The formal sign off and satisfaction on the core requirements of the cost estimate must be captured in a written statement that IPA will request from the SRO as part of formal stage gate approval review.

7.8 Step 8: Use the cost estimate to support decision-making

The steps in this framework provide a consistent approach to cost estimates which are robust and therefore inform and support sound decisions regarding setting project direction.

At early stages of the project, the cost estimate is subject to changes driven by the project’s design, scope and requirements. Project leadership needs to participate in budget and stage gate approval decisions independently from, but with consideration to the cost estimate.

At the later stages of the projects the cost estimating process set out here, that delivers an AFC with a variable range, which should be used by decision makers to help set realistic budgets, considering affordability, value for money and wider considerations on the outcomes required from the project.
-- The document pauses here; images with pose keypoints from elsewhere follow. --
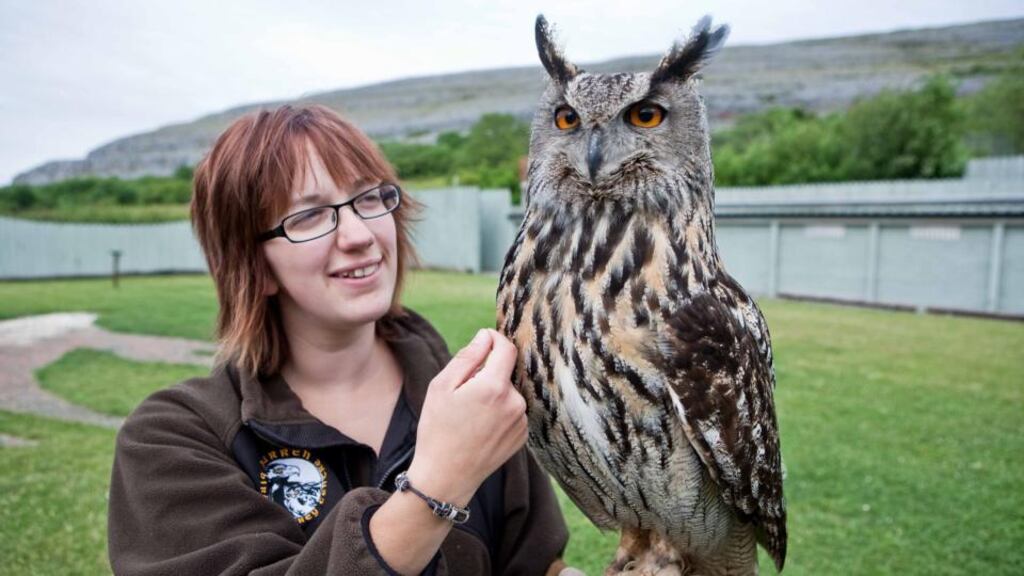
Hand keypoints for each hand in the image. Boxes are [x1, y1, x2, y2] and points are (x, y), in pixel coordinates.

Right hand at [407, 329, 526, 505]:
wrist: (446, 476)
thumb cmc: (438, 430)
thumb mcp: (442, 386)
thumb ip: (467, 357)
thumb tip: (485, 337)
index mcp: (494, 387)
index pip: (507, 349)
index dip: (495, 340)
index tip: (484, 340)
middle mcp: (515, 403)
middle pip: (505, 372)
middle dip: (487, 373)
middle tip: (463, 391)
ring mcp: (521, 421)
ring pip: (509, 392)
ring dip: (494, 393)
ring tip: (470, 414)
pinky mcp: (522, 436)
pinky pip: (513, 411)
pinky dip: (499, 411)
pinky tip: (480, 426)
The expected accuracy range as highlighted in step 5, presents the cost estimate as three values which establish a probable cost envelope. They present the most-likely out-turn cost, reasonably optimistic and pessimistic out-turn costs based on the level of scope definition and taking into consideration some contingency for unknown risks threats.

Depending on the organisational risk profile and strategic importance of the project the “reasonably optimistic/pessimistic” envelope of costs should be considered at each stage gate and measured against the affordability threshold, when setting the budget for the project.

  • If the reasonably pessimistic cost estimate falls above the affordability threshold, it is reasonably unrealistic that the solution will be affordable.
  • If the reasonable best case falls below the affordability threshold, it is reasonably realistic that the solution will be affordable.
  • Where the affordability threshold falls between the upper and lower ranges of the envelope, the project team will need to consider what actions are appropriate.

Therefore the process should be used to lend weight to discussions held with decision makers, regarding the positioning of the project within a realistic cost range to ensure that successful delivery is challenging but achievable. It is recommended that as the project progresses the methodology set out here is actively used and revisited to help set and challenge the appropriate budget and support key decisions to keep successful delivery on track.

8. Summary

By setting out a standardised approach to cost estimating in this document, the government hopes to establish a foundation which will enable infrastructure projects and programmes to create more consistent, robust and ultimately more accurate cost estimates in the future.

Cost estimating is only one of a number of tools needed to ensure a project is delivered successfully. Establishing an accurate cost estimate early on in the project’s life cycle however, will go a long way in helping to inform important policy, procurement and investment decisions later on. While this document sets out a guide to cost estimating for experts in the field, it should also emphasise to all project delivery professionals that cost estimating has a profound impact at every stage of a project’s development and delivery.

It is important to remember that a baselined, realistic cost estimate is a key element of performance monitoring during a project’s execution. It is not a fixed single figure that is determined at the start of a project, but is a range that evolves over time as the project matures and which should narrow in scope as the level of risk and uncertainty inherent in the project decreases.

There is clear demand from government and beyond for more expert, evidence-based cost estimates to ensure projects are set up for success at the very start of their inception. The IPA looks forward to supporting cost estimators, project delivery professionals and organisations outside of government in implementing these cost estimating methods going forward, so as to drive more effective project delivery outcomes in the future.